____ Extrait du texte
Dix jours après la cérémonie grandiose d’inauguration de ce que les médias égyptiens (aux ordres de leur nouveau raïs) ont appelé « le nouveau Canal de Suez », Abdel Fattah al-Sissi, le « maréchal-civil-élu », le médecin, le génie (autant de titres par lesquels le nouveau président de la république égyptienne s’est lui-même qualifié dans plusieurs de ses discours officiels), a assisté au 19ème Symposium de sensibilisation organisé par les Services du bien-être et de la moral de l’armée (le 16 août 2015). Il s’est exprimé à cette occasion devant soldats et officiers rassemblés en signe de soutien au chef de l’État ; un message sans ambiguïté adressé à la nation toute entière.

Cet article n’a pas pour objet de produire une analyse politique de ce discours en particulier, mais d’en extraire les thématiques qu’al-Sissi a voulu promouvoir et d’en déterminer précisément les destinataires, d’une part, et, de l’autre, de mettre en évidence la stratégie médiatique récurrente qui structure systématiquement les interventions publiques du raïs. Un discours qui, plus exactement, avait pour objectif de répondre aux critiques adressées au maréchal al-Sissi depuis le coup d’État militaire du 3 juillet 2013.

Il est d’abord intéressant de noter que tous les discours du président, préalablement à leur diffusion sur toutes les chaînes de télévision, privées et publiques (aucune ne peut faire exception), sont retravaillés et subissent un découpage et un remontage, qui le rendent cohérent et compréhensible (le produit fini est parfois assez éloigné du discours prononcé à l’origine) ; et il s’avère difficile de retrouver le texte intégral des discours (même le net est expurgé).

Le premier message d’al-Sissi, c’était le choix même du lieu et du public, l’un et l’autre strictement militaires, pour prononcer un discours qui ne concernait pourtant en rien l’armée, mais avait pour objet la vie quotidienne des « civils » égyptiens.

Le deuxième message le concernait lui, plus précisément, en tant que nouveau maître de la destinée de ces « civils » égyptiens : il s’agissait, pour plus de 80% de son discours, de mettre en évidence sa « réussite » dans le creusement de ce que la presse a présenté comme un « nouveau Canal de Suez », mais à savoir, en réalité, de la branche qui double le Canal sur 35 kilomètres seulement, inaugurée dix jours auparavant.
________
____ Extrait de données
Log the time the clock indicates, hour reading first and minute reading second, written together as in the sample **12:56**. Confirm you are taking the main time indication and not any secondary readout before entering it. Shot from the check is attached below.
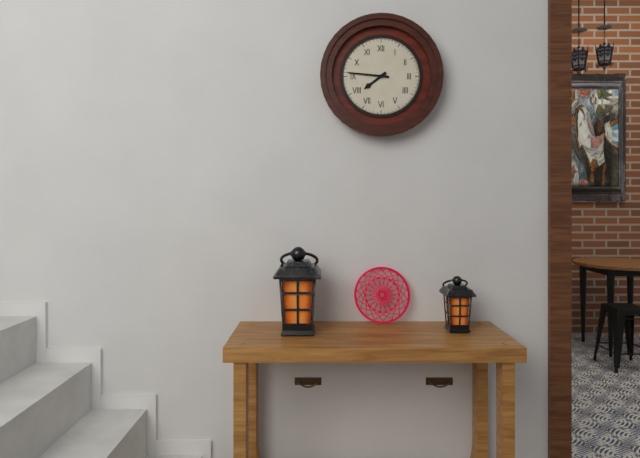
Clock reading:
**7:46**
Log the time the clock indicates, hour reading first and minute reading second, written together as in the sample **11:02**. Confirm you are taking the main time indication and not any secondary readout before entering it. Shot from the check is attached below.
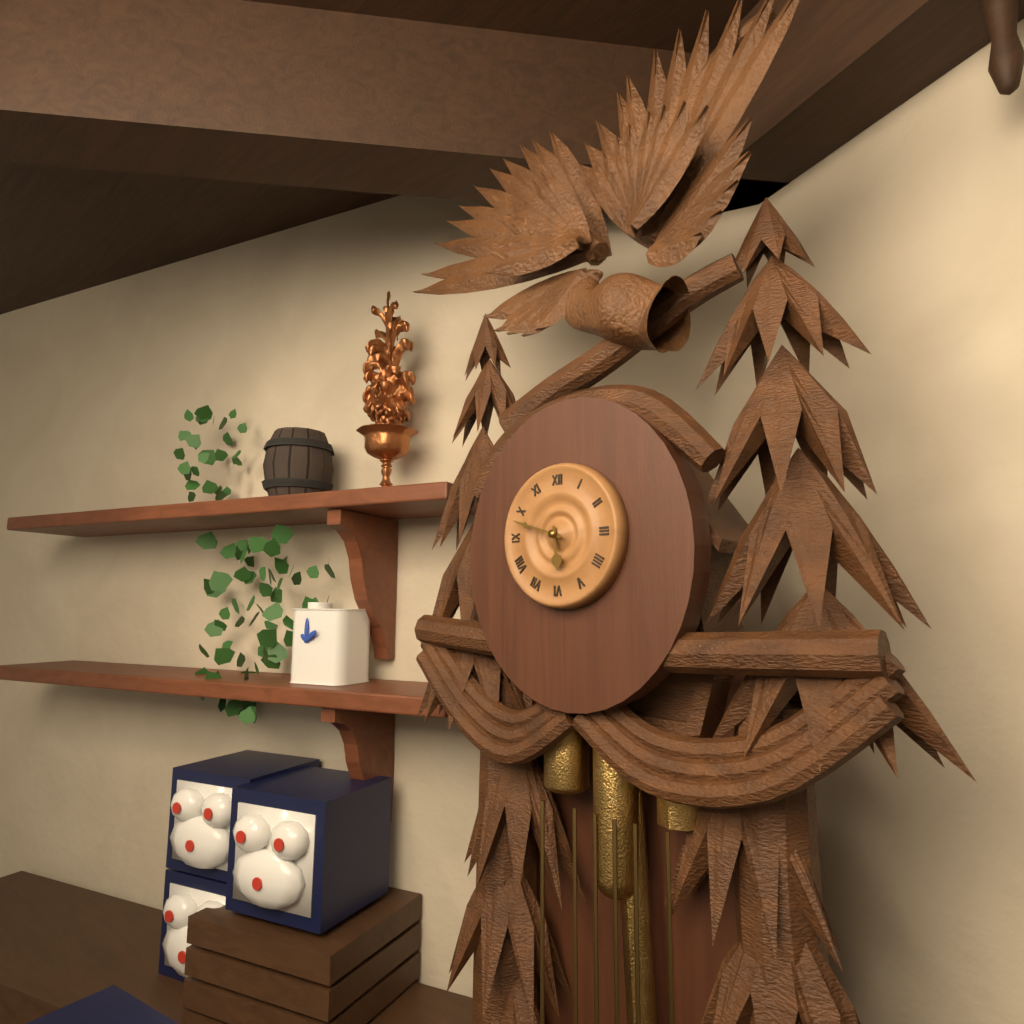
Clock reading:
**5:48**
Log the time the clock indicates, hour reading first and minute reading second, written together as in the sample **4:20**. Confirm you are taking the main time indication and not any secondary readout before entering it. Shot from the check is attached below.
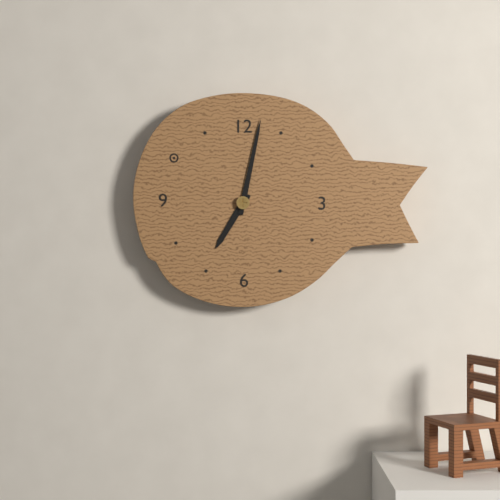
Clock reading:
**7:02**
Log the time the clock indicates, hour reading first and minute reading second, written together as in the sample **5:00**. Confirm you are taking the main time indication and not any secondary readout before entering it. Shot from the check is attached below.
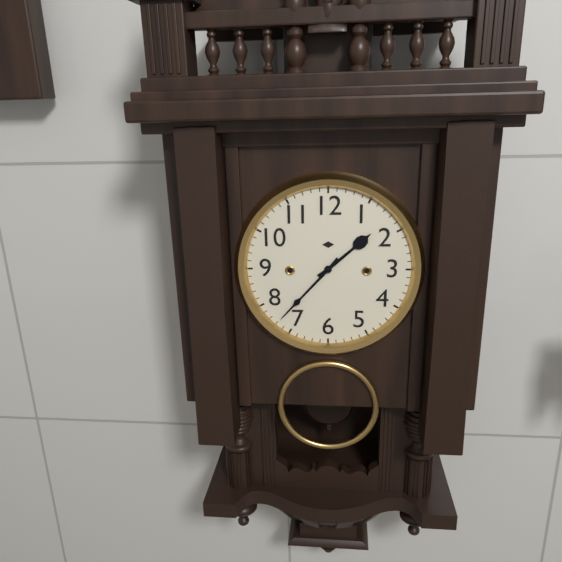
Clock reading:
**1:37**
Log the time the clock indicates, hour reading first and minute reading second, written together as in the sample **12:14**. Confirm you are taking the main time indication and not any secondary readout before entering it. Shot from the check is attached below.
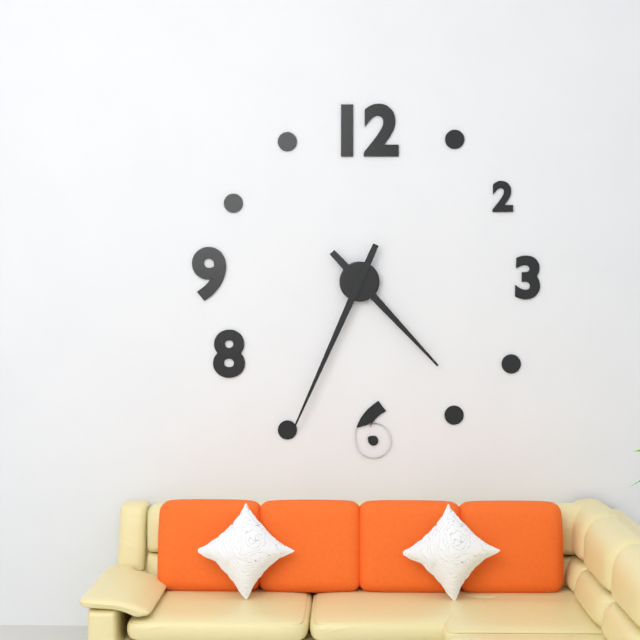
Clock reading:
**4:34**
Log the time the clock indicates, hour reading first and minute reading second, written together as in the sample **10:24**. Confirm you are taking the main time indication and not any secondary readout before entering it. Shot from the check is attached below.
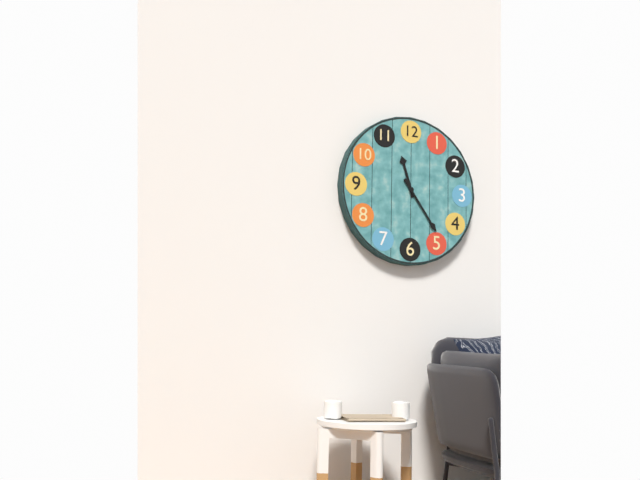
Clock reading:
**11:24**
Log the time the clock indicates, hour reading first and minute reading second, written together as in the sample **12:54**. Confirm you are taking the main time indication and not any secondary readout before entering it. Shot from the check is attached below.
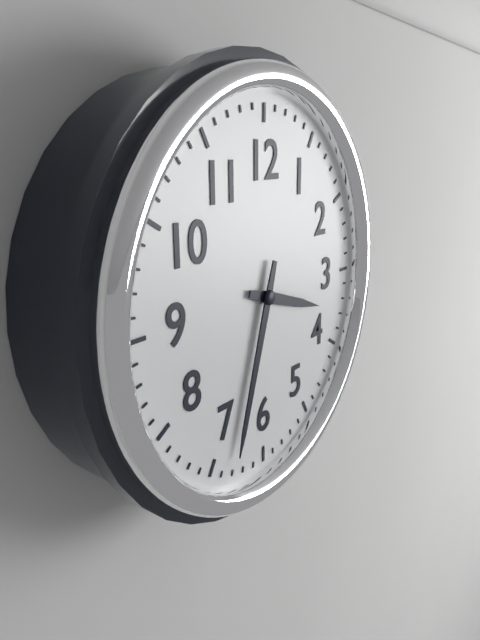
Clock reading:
**3:33**
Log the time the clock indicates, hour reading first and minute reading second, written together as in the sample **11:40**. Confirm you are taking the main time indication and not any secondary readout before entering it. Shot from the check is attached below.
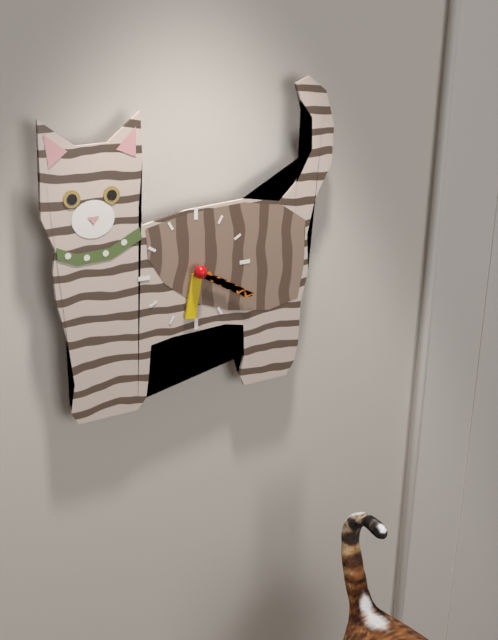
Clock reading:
**6:20**
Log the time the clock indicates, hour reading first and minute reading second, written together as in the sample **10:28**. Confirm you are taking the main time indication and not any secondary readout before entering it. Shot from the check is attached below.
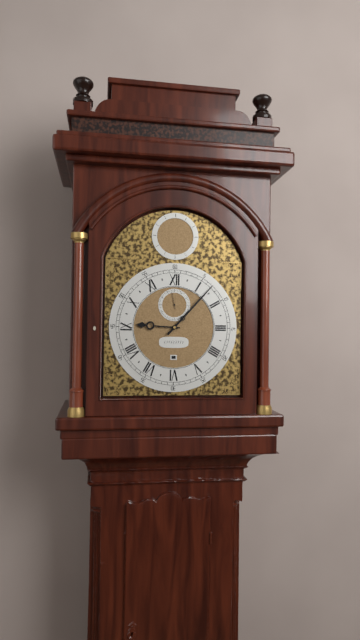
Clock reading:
**9:07**
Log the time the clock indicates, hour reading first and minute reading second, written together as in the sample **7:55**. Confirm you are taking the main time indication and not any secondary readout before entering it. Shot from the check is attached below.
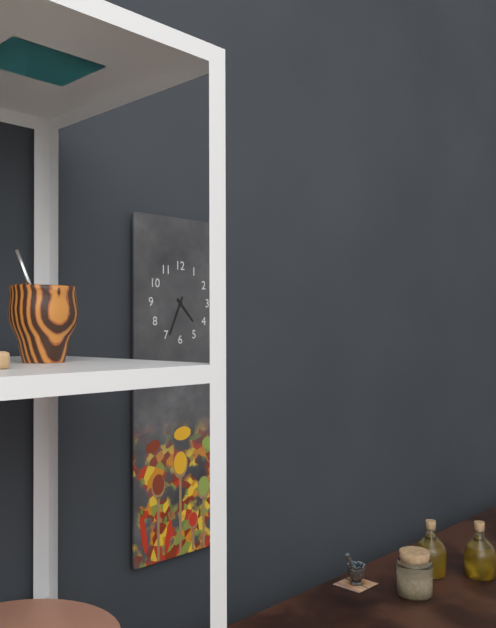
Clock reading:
**4:34**
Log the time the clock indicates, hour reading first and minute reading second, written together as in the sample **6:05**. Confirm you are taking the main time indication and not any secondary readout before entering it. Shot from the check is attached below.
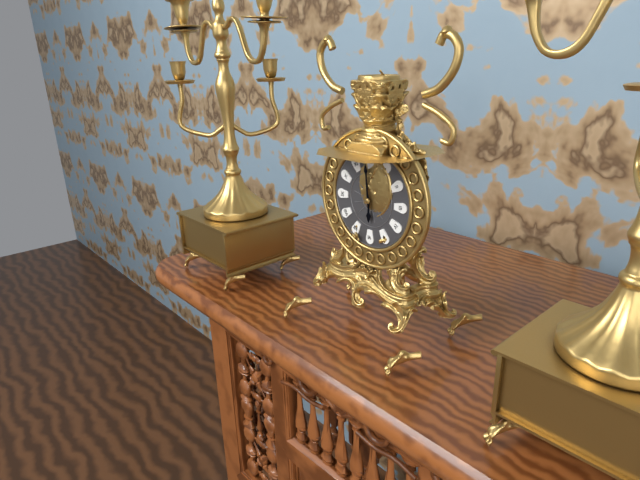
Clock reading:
________
◆ Consignes de travail
**A)** Indiquez si chacune des affirmations suivantes est conforme au texte sur le discours d'al-Sissi, en répondant par oui ou par non et en citant à l'identique les mots du texte qui tranchent.
(i) Le discours du 16 août 2015 a été prononcé devant un public militaire.
(ii) La branche inaugurée double le Canal sur toute sa longueur.
(iii) Le texte intégral des discours du président se retrouve facilement en ligne.
**B)** Répondez aux questions suivantes à partir du texte sur le discours d'al-Sissi.
(i) À quelle date le coup d'État militaire a-t-il eu lieu ?
(ii) Combien de jours séparent la cérémonie d'inauguration du symposium auquel al-Sissi a assisté ?
(iii) Quelle part de son discours al-Sissi a-t-il consacrée à sa « réussite » dans le creusement du canal ?
**C)** Rédigez la suite du texte sur le discours d'al-Sissi à partir de sa dernière phrase.
Les items constituent un matériau distinct du texte sur le discours d'al-Sissi.

◆ Les réponses
**A)**
(i) Oui : « devant soldats et officiers rassemblés en signe de soutien au chef de l’État »
(ii) Non : « de la branche qui double le Canal sur 35 kilomètres seulement »
(iii) Non : « il s’avère difficile de retrouver le texte intégral des discours (même le net est expurgé) »

**B)**
(i) Le 3 juillet 2013.
(ii) Dix jours.
(iii) Plus de 80 %.

**C)**
L’objectif du propos d’al-Sissi était de tenter de mettre un terme à la polémique qui gronde sous le manteau dans une partie de la classe intellectuelle en Égypte concernant le vaste projet mené à son terme sous l’impulsion du raïs, un projet qui a coûté des sommes exorbitantes, sans aucune garantie de retour sur investissement, au contraire même…

Ainsi, tout au long de son discours, al-Sissi a employé une nouvelle expression, qui a remplacé « nouveau Canal de Suez » : le « développement de l’axe du Canal de Suez ». La rhétorique a donc brusquement changé, coupant court aux moqueries à propos des 35 kilomètres.

Ensuite, al-Sissi a répondu à la question du coût de ces travaux… « pharaoniques » : après avoir admis, pour la première fois, que le « nouveau Canal » avait coûté 20 milliards de livres égyptiennes (LE), le président a affirmé avoir déjà récupéré ce coût d’investissement initial de l’ouvrage, après, donc, moins de deux semaines depuis son inauguration ! Ce qui signifie que les travaux du Canal auraient rapporté 2,45 milliards de dollars… en 10 jours ! La propagande a réussi à faire passer le message…

À ce stade, il est utile de préciser quelles avaient été les critiques qui ont contraint le président à formuler ces réponses, des critiques principalement énoncées, non pas par l’opposition, mais par des éléments parties du régime, tiraillé par des intérêts contradictoires, et que le raïs devait faire taire. Comment, en effet, la dictature pourrait-elle se maintenir face à une opposition toujours souterrainement active (Frères musulmans et jeunesse activiste), si le régime lui-même se fissure et se lézarde ?

Trois forces politiques principales appartenant du camp d’al-Sissi doivent être mises en évidence, dont les intérêts ne sont pas toujours convergents : les généraux de l’armée, qui dirigent un empire économique fort de milliers d’usines et d’entreprises diverses ; les tenants de l’ancien régime, les « felouls », qui, dans les nouveaux les plus élevés, sont en majorité des hommes d’affaires et les propriétaires des médias privés ; et les hauts et moyens fonctionnaires de l’État.

Les critiques relatives au Canal qui étaient adressés à al-Sissi et perçaient dans les médias, journaux et chaînes télévisées privées, appartenant aux hommes d’affaires pourtant alliés de son champ ne portaient pas seulement sur l’appellation (« nouveau Canal de Suez »), l’utilité et la rentabilité du projet, mais aussi sur les sommes investies et, plus encore, sur le manque de transparence dans le choix des entreprises qui ont réalisé le projet, toutes directement liées à l’armée. Le recul, sans précédent, qu’à connu la Bourse égyptienne, gérée presque exclusivement par des hommes d’affaires pro-régime, sans avoir toutefois un effet tangible sur l’économie égyptienne, avait également été interprété par d’aucuns comme un message d’avertissement envoyé au régime par le monde des affaires et de la finance. Par ailleurs, les grèves des fonctionnaires et ouvriers dans plusieurs administrations et usines du secteur public accusaient le régime d’avoir engagé pour un projet aventureux des dépenses inconsidérées, des sommes dont ces institutions ont un besoin urgent pour se rénover et se restructurer.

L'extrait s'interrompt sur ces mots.